Climate scientists are missing the boat. To gain broader acceptance they need to recast their climate forecasts as apocalyptic prophecies of doom caused by God's ire over the seven deadly sins we are committing:
  • Greed: skyrocketing oil-company profits
  • Pride: Americans who proudly drive gas-wasting Hummers to flaunt their wealth
  • Sloth: people who are too lazy to walk to the corner store contribute to global warming
  • Wrath: the refusal of irate Republican members of the House to renew wind power tax credits
  • Lust: the rape of the earth by oil wells and coal mines
  • Envy: the consumer culture that causes us to compete with the Joneses by buying ever-greater quantities of immediately disposable things that require oil, gas and coal to produce and transport
  • Gluttony: the epidemic of diabetes and other obesity-related diseases resulting from our consumption of high-fructose corn syrup produced on gigantic monoculture corporate farms that use billions of gallons of oil for fuel and fertilizer, as well as damage the environment and our own genetic code with pesticides and herbicides
There's a far better case for divine wrath over excessive oil consumption for the overtopping of seawalls that caused the flooding of New York and New Jersey during Hurricane Sandy than there is for God expressing his anger over gay marriage by having Adam Lanza murder 20 first-graders in Newtown. Higher ocean temperatures raise sea levels, causing more flooding. But those kids were not members of the Connecticut Supreme Court who upgraded civil unions (passed in 2005) to full marriage in Connecticut four years ago.

In the case of Sandy there's an obvious cause and effect, and in Newtown there's an "I told you so." God might move in mysterious ways, but if he wants us to get the message, he should be a little more direct, rather than relying on preachers in expensive suits asking for handouts on TV. What's even more incredible is that there are people who would willingly worship a god who wrought a terrifying bloody death upon innocent children who had absolutely nothing to do with the perceived violation of his laws. I just don't remember hearing that any of those kids were gay or married.

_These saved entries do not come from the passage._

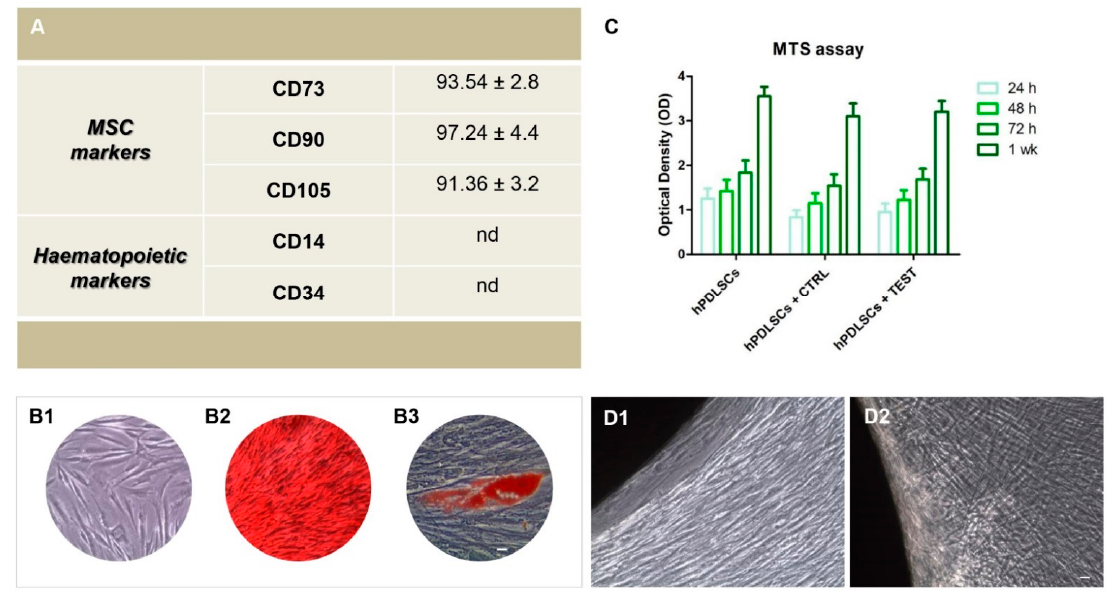
Figure 1. ( A ) Cytofluorimetric analysis of hPDLSCs primary culture at second passage. The values are expressed as mean fluorescence ratio (MFI) obtained by dividing the MFI of positive events by the MFI of negative events. ( B1 ) Plastic adherent primary cultures of hPDLSCs observed at light microscopy showed a spindle-shaped appearance with long cytoplasmatic processes. ( B2 ) The adipogenic potential of hPDLSCs grown was analyzed through the evaluation of intracellular lipid droplets by light microscopy using Oil Red O staining after adipogenic induction. ( B3 ) The osteogenic differentiation was evaluated by staining with Alizarin red S (ARS) that demonstrated the calcium deposition. ( C ) Cell viability assay at 24, 48, 72 and 1 week of culture. ( D1 ) hPDLSCs cultured with CTRL surface. ( D2 ) hPDLSCs cultured with TEST surface. Scale bar: 20 μ m.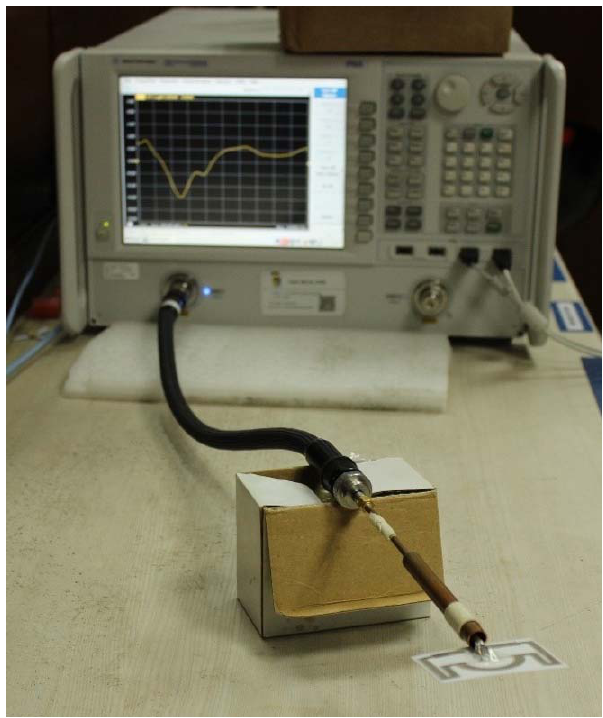
Figure 2. Reflection coefficient measurement of the fabricated prototype.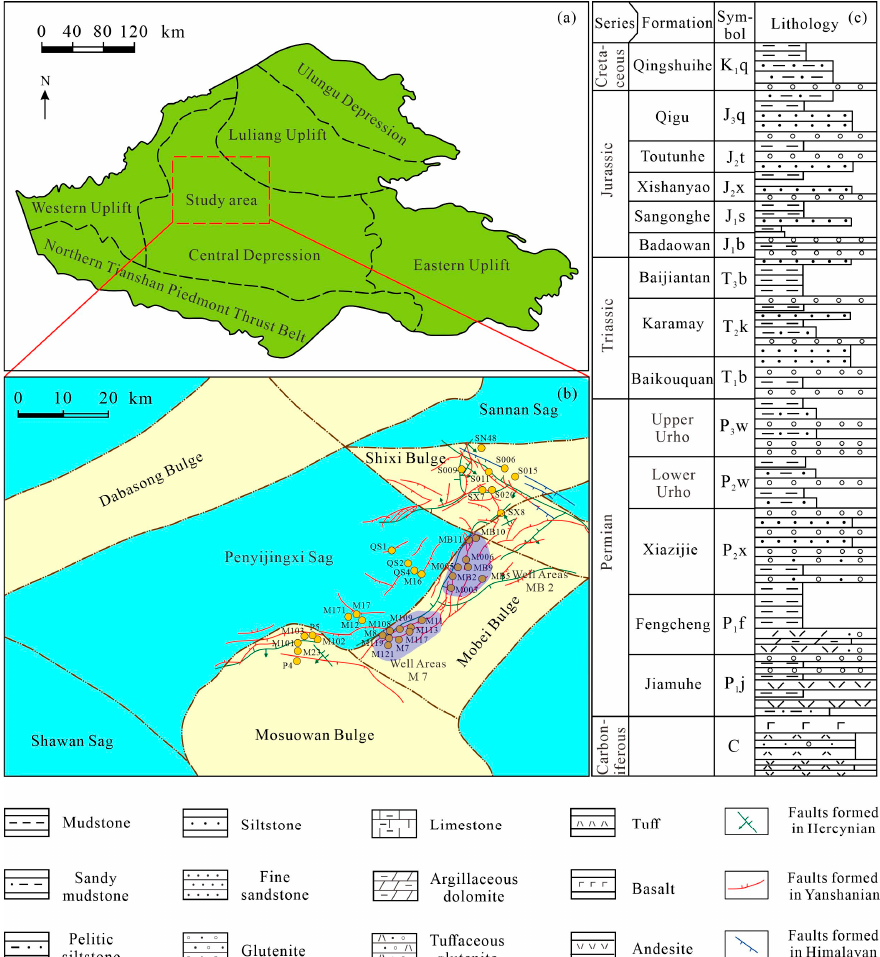
Figure 1. Geological overview of the eastern belt around the Penyijingxi sag in the Junggar Basin, NW China (modified from refs. [32,37]). ( a ) Division of tectonic units in the Junggar Basin, ( b ) geological overview of the eastern belt around Penyijingxi sag, and ( c ) stratigraphic column of the Penyijingxi sag.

Climate change deniers insist scientists are just saying this stuff to get grant money. Just as skeptics insist Harold Camping predicted the end of the world just to get donations from frightened old ladies. Maybe the religious right doesn't believe climate scientists' predictions because they're suffering from a nasty case of psychological projection.

Hmm. What is that odd, rodent-like odor?

1 comment:

Juris Imprudent said...

How ironic that you should tie together the science of climate with religious visions of apocalypse.

If I had done that I would be accused of denying the validity of settled science.